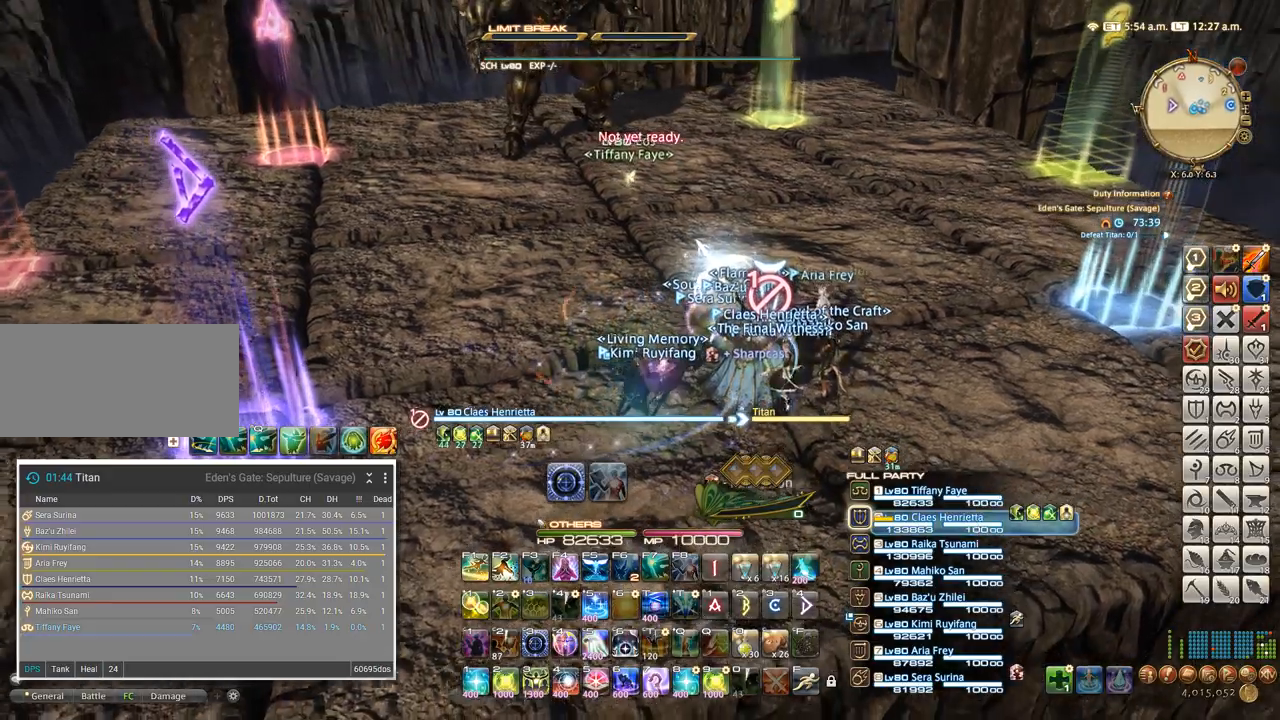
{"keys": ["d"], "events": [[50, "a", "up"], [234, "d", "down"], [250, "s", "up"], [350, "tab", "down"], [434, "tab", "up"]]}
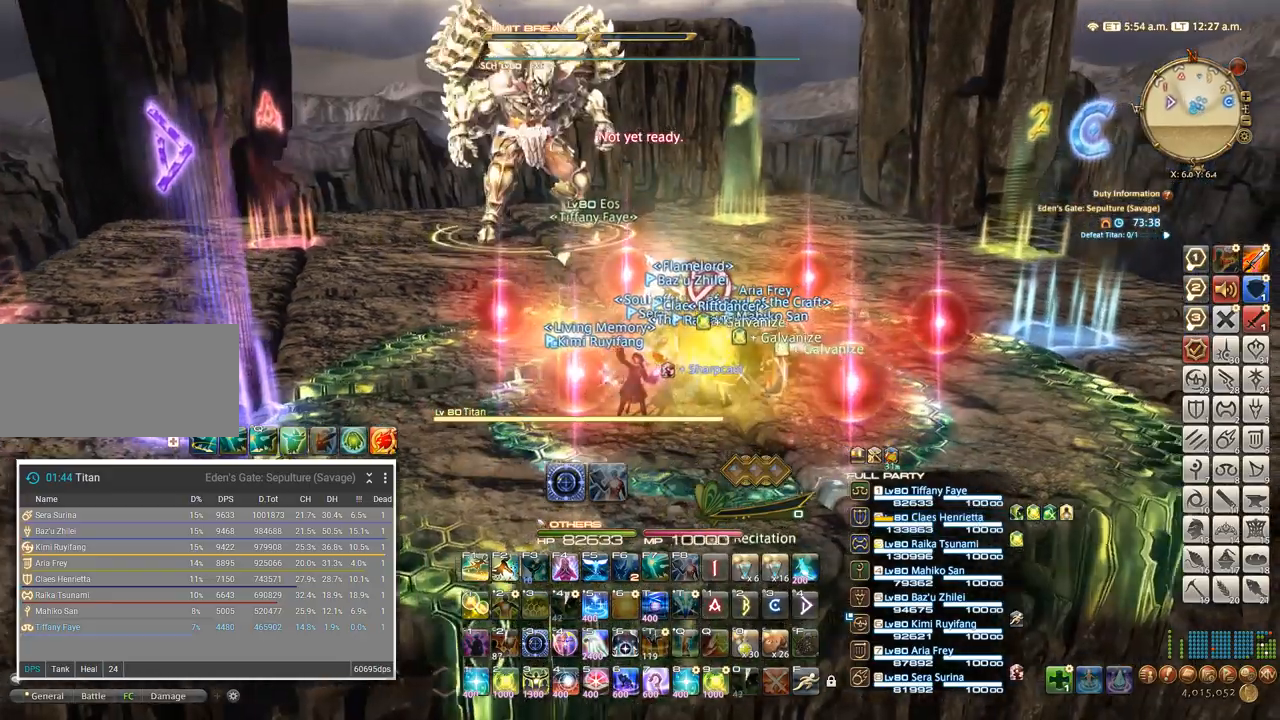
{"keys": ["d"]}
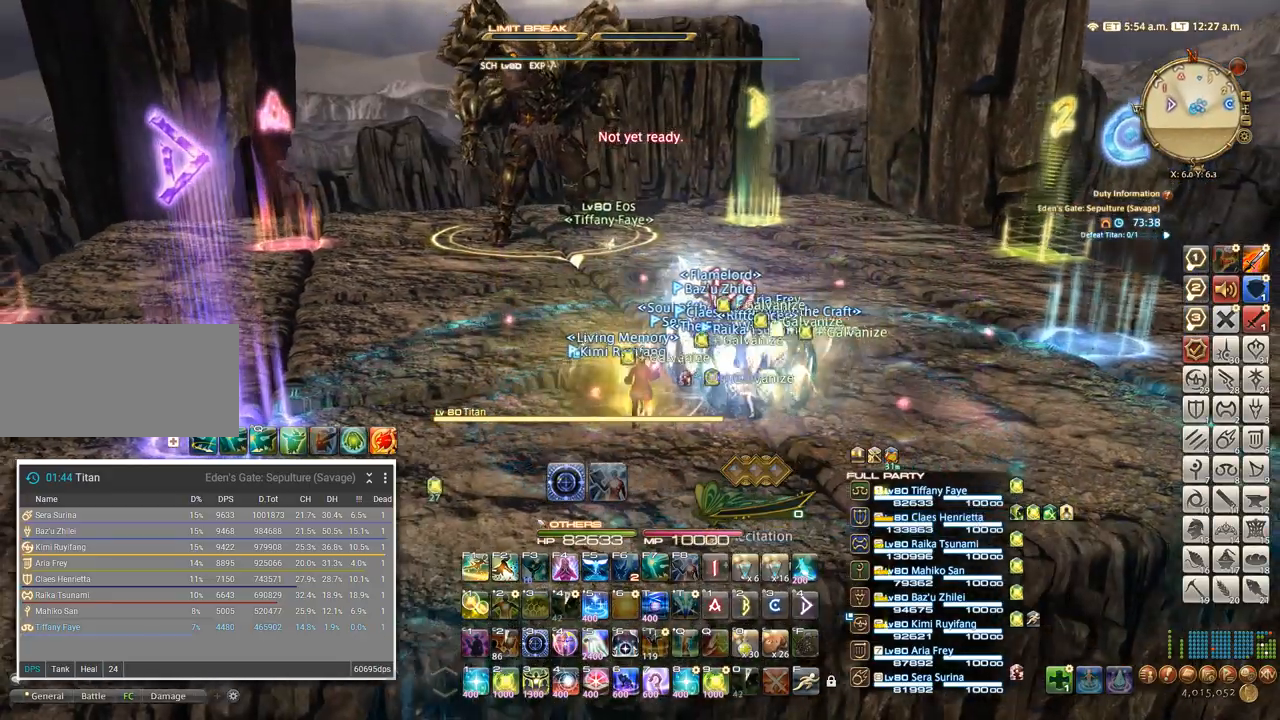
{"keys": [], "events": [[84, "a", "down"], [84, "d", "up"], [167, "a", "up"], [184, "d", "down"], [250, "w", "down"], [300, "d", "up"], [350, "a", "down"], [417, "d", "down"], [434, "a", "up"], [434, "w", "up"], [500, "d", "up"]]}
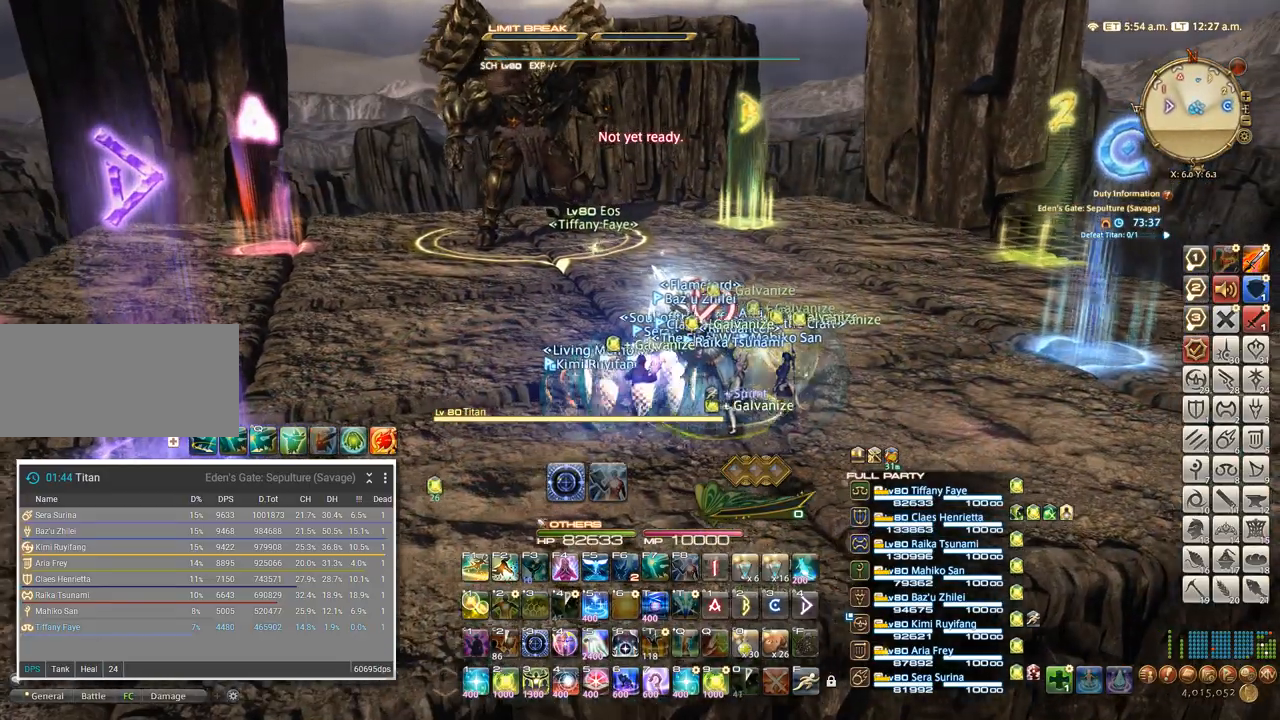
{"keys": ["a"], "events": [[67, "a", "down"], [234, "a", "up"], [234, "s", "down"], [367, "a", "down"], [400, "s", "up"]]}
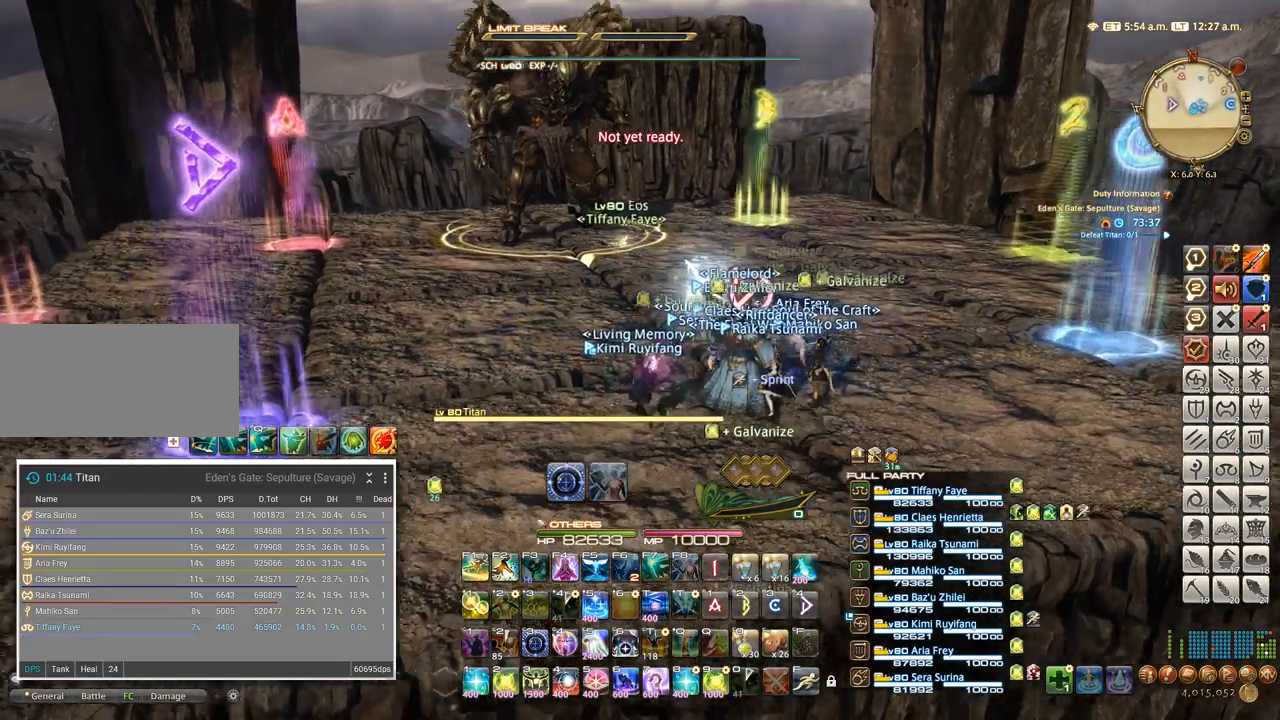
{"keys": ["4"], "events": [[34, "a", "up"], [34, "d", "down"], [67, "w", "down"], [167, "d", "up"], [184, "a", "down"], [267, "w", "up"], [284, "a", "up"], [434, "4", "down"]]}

####

:: Try it ::
What lines in the data include the string "events"? Copy each one.

:: Written solution ::
{"keys": ["d"], "events": [[50, "a", "up"], [234, "d", "down"], [250, "s", "up"], [350, "tab", "down"], [434, "tab", "up"]]}
{"keys": [], "events": [[84, "a", "down"], [84, "d", "up"], [167, "a", "up"], [184, "d", "down"], [250, "w", "down"], [300, "d", "up"], [350, "a", "down"], [417, "d", "down"], [434, "a", "up"], [434, "w", "up"], [500, "d", "up"]]}
{"keys": ["a"], "events": [[67, "a", "down"], [234, "a", "up"], [234, "s", "down"], [367, "a", "down"], [400, "s", "up"]]}
{"keys": ["4"], "events": [[34, "a", "up"], [34, "d", "down"], [67, "w", "down"], [167, "d", "up"], [184, "a", "down"], [267, "w", "up"], [284, "a", "up"], [434, "4", "down"]]}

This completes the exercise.